#### Assignment:
For the records below, tally the lines that include the word "오피나라는" and report the number alone.

#### Records for this task:

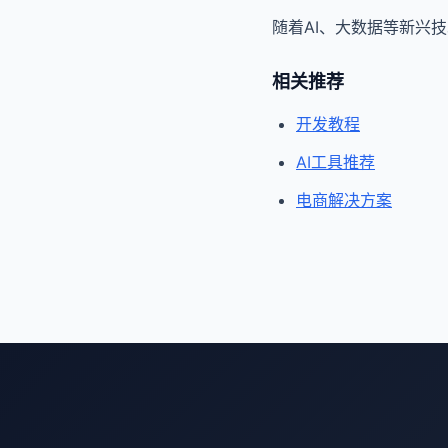
随着AI、大数据等新兴
相关推荐
开发教程
AI工具推荐
电商解决方案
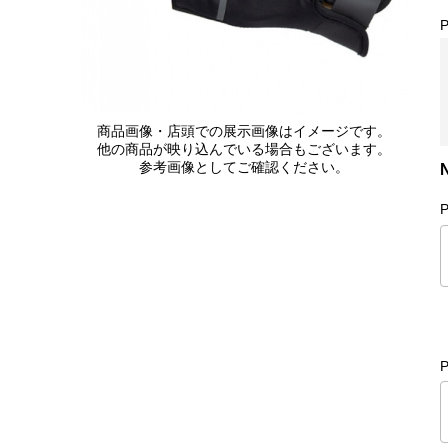
商品画像・店頭での展示画像はイメージです。
他の商品が映り込んでいる場合もございます。
参考画像としてご確認ください。
P
P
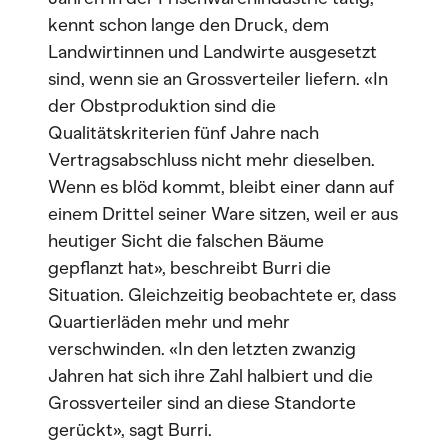
kennt schon lange den Druck, dem
Landwirtinnen und Landwirte ausgesetzt
sind, wenn sie an Grossverteiler liefern. «In
der Obstproduktion sind die
Qualitätskriterien fünf Jahre nach
Vertragsabschluss nicht mehr dieselben.
Wenn es blöd kommt, bleibt einer dann auf
einem Drittel seiner Ware sitzen, weil er aus
heutiger Sicht die falschen Bäume
gepflanzt hat», beschreibt Burri die
Situation. Gleichzeitig beobachtete er, dass
Quartierläden mehr und mehr
verschwinden. «In den letzten zwanzig
Jahren hat sich ihre Zahl halbiert und die
Grossverteiler sind an diese Standorte
gerückt», sagt Burri.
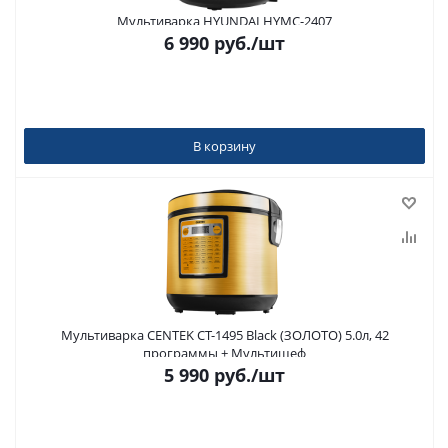
Мультиварка HYUNDAI HYMC-2407
6 990
руб.
/шт
В корзину
Мультиварка CENTEK CT-1495 Black (ЗОЛОТО) 5.0л, 42
программы + Мультишеф
5 990
руб.
/шт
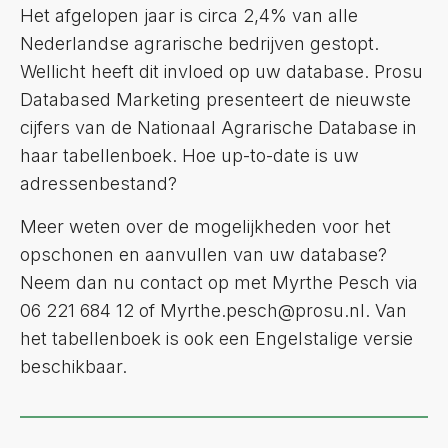
Het afgelopen jaar is circa 2,4% van alle
Nederlandse agrarische bedrijven gestopt.
Wellicht heeft dit invloed op uw database. Prosu
Databased Marketing presenteert de nieuwste
cijfers van de Nationaal Agrarische Database in
haar tabellenboek. Hoe up-to-date is uw
adressenbestand?
Meer weten over de mogelijkheden voor het
opschonen en aanvullen van uw database?
Neem dan nu contact op met Myrthe Pesch via
06 221 684 12 of Myrthe.pesch@prosu.nl. Van
het tabellenboek is ook een Engelstalige versie
beschikbaar.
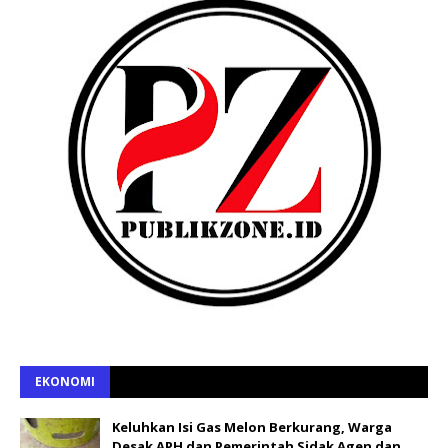
EKONOMI
Keluhkan Isi Gas Melon Berkurang, Warga
Desak APH dan Pemerintah Sidak Agen dan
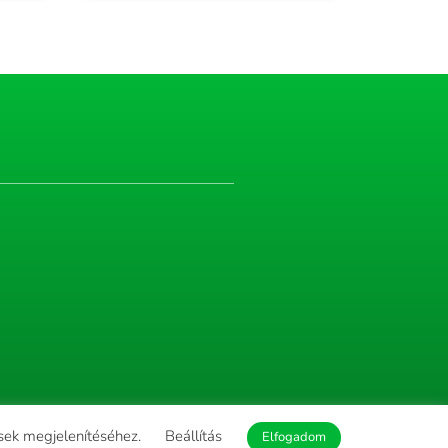
ések megjelenítéséhez.
Beállítás
Elfogadom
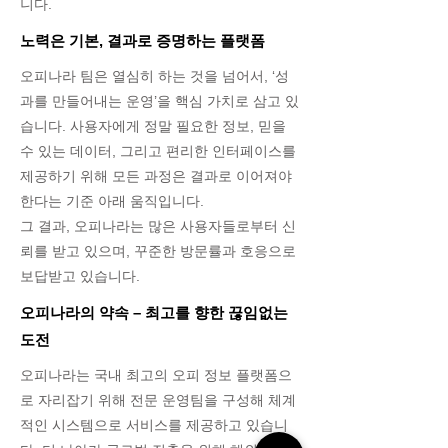
니다.
노력은 기본, 결과로 증명하는 플랫폼
오피나라 팀은 열심히 하는 것을 넘어서, ‘성
과를 만들어내는 운영’을 핵심 가치로 삼고 있
습니다. 사용자에게 정말 필요한 정보, 믿을
수 있는 데이터, 그리고 편리한 인터페이스를
제공하기 위해 모든 과정은 결과로 이어져야
한다는 기준 아래 움직입니다.
그 결과, 오피나라는 많은 사용자들로부터 신
뢰를 받고 있으며, 꾸준한 방문률과 호응으로
보답받고 있습니다.
오피나라의 약속 – 최고를 향한 끊임없는
도전
오피나라는 국내 최고의 오피 정보 플랫폼으
로 자리잡기 위해 전문 운영팀을 구성해 체계
적인 시스템으로 서비스를 제공하고 있습니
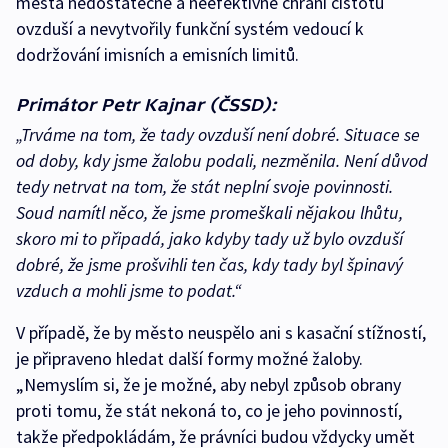
města nedostatečně a neefektivně chrání čistotu
ovzduší a nevytvořily funkční systém vedoucí k
dodržování imisních a emisních limitů.
Primátor Petr Kajnar (ČSSD):
„Trváme na tom, že tady ovzduší není dobré. Situace se
od doby, kdy jsme žalobu podali, nezměnila. Není důvod
tedy netrvat na tom, že stát neplní svoje povinnosti.
Soud namítl něco, že jsme promeškali nějakou lhůtu,
skoro mi to připadá, jako kdyby tady už bylo ovzduší
dobré, že jsme prošvihli ten čas, kdy tady byl špinavý
vzduch a mohli jsme to podat.“
V případě, že by město neuspělo ani s kasační stížností,
je připraveno hledat další formy možné žaloby.
„Nemyslím si, že je možné, aby nebyl způsob obrany
proti tomu, že stát nekoná to, co je jeho povinností,
takže předpokládám, že právníci budou vždycky umět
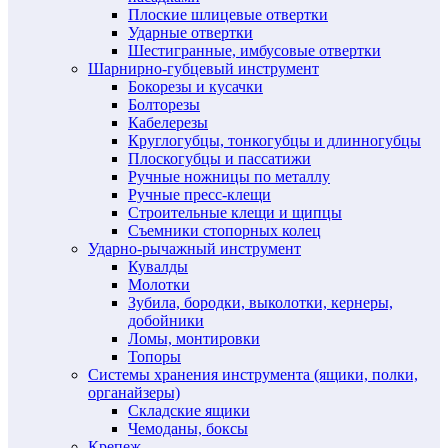
Плоские шлицевые отвертки
Ударные отвертки
Шестигранные, имбусовые отвертки
Шарнирно-губцевый инструмент
Бокорезы и кусачки
Болторезы
Кабелерезы
Круглогубцы, тонкогубцы и длинногубцы
Плоскогубцы и пассатижи
Ручные ножницы по металлу
Ручные пресс-клещи
Строительные клещи и щипцы
Съемники стопорных колец
Ударно-рычажный инструмент
Кувалды
Молотки
Зубила, бородки, выколотки, кернеры,
добойники
Ломы, монтировки
Топоры
Системы хранения инструмента (ящики, полки,
органайзеры)
Складские ящики
Чемоданы, боксы
Крепеж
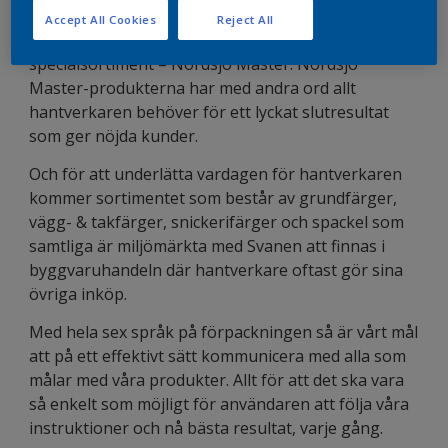
miljömärkta samt är både lätta att applicera och har
Accept All Cookies
Reject All
en utmärkt täckförmåga har Nordsjö tagit fram ett
specialsortiment – Nordsjö Master. Nordsjö
Master-produkterna har med andra ord allt
hantverkaren behöver för ett lyckat slutresultat
som ger nöjda kunder.
Och för att underlätta vardagen för hantverkaren
kommer sortimentet som består av grundfärger,
vägg- & takfärger, snickerifärger och spackel som
samtliga är miljömärkta med Svanen att finnas i
byggvaruhandeln där hantverkare oftast gör sina
övriga inköp.
Med hela sex språk på förpackningen så är vårt mål
att på ett effektivt sätt kommunicera med alla som
målar med våra produkter. Allt för att det ska vara
så enkelt som möjligt för användaren att följa våra
instruktioner och nå bästa resultat, varje gång.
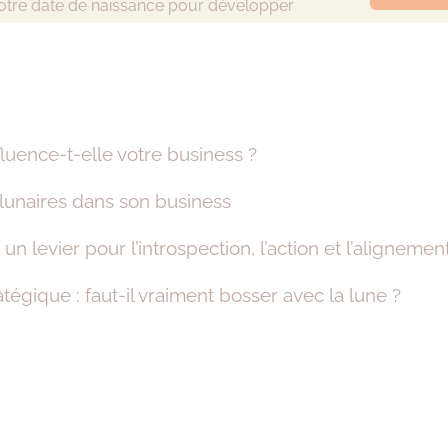
otre date de naissance pour développer
fluence-t-elle votre business ?
 lunaires dans son business
 un levier pour l’introspection, l’action et l’alignemen
tégique : faut-il vraiment bosser avec la lune ?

#### Solution for this task:
2